I hadn’t wanted to tell him about his breath. I had wanted to hold him. To tell him about my day. Talk about how fiercely cute our daughters were, and what they had spent their afternoon doing. To marvel with him over how grown up our almost 2-year-old was getting, and what I wanted to do for her upcoming birthday. But I didn’t say any of that. I simply commented on his breath. He said he would brush his teeth and come up to bed in a little while. But I woke up alone in the bed. He had fallen asleep on the couch downstairs, watching TV.

What’s in a drink.

So much is in a drink. More than I can unpack in one sitting. Lives are shaped, bodies filled, emotions muted. One can drown their sorrows, and their dreams right along with them. One can shatter their entire world, glue it, and then fill it up again like a tank, with liquid dribbling out at the seams. I am reminded of the picture of the little Dutch boy with his finger in the crack in the dam. He looks so worried. He is stuck in place. He cannot move or the whole dam might break.

Am I already drowning, or is my finger just stuck in the dam? The thought comes forward and dissipates like a phantom. Out of nowhere. It takes me by surprise because I am generally filled with hope and joy and possibility. I am saved. I have Someone to cling to. But right now I am exhausted. And my head is full. I feel almost drunk, even though it’s 9 o’clock in the morning and I’m sitting at my desk. I drink in the notion that maybe I am stuck. Not because I am without hope, but because I need to make some decisions about how to move forward with my life.

Why am I here, God? What would you have me do? The question pleads as I stare at the metaphorical dam in front of me, the finger of my negative thoughts firmly in place, sealing it all in. “My cup runneth over.” The Psalm repeats in my head from memory as a reply. I look again at what I have. All that I have. A quick inventory is run.
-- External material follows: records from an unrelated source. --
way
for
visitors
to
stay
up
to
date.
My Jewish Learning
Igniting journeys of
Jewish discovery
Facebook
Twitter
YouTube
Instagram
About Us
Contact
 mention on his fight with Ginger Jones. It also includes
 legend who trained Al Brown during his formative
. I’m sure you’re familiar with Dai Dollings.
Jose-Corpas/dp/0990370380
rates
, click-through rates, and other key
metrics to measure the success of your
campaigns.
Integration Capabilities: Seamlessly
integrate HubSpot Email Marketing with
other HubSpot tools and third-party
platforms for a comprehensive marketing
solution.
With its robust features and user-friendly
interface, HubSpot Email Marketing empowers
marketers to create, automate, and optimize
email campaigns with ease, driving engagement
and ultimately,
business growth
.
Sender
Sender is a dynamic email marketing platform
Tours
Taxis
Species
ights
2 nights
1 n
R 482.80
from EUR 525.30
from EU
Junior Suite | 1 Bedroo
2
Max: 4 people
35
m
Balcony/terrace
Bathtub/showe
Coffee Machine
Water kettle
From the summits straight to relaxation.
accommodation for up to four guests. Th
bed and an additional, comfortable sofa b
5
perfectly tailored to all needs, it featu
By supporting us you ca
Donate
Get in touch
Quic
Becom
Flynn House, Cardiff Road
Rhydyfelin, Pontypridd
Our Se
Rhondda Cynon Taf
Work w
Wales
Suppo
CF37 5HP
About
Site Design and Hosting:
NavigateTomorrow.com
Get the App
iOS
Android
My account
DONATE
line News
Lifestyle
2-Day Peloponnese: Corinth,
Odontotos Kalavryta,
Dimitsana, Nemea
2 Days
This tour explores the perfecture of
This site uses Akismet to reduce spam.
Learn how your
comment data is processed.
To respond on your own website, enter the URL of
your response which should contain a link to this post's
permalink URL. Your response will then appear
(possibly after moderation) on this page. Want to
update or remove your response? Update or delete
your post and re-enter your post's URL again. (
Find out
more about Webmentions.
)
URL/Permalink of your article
As it turns out, I have much to give. My glass is pretty full. I have been given many blessings, haven’t I? So why am I not sharing them? That’s the real problem, isn’t it? It’s not what the drink is made of. It’s that my glass is full to the brim. I have more than I need and I’m stuck in place because I’m not sharing.

Here I am, holding my finger in a dam, worried about removing my finger when the thing I actually need to do is to let it all go. I laugh out loud.

I have much to give. Much to say. Much to do. So here I go. I am starting with you.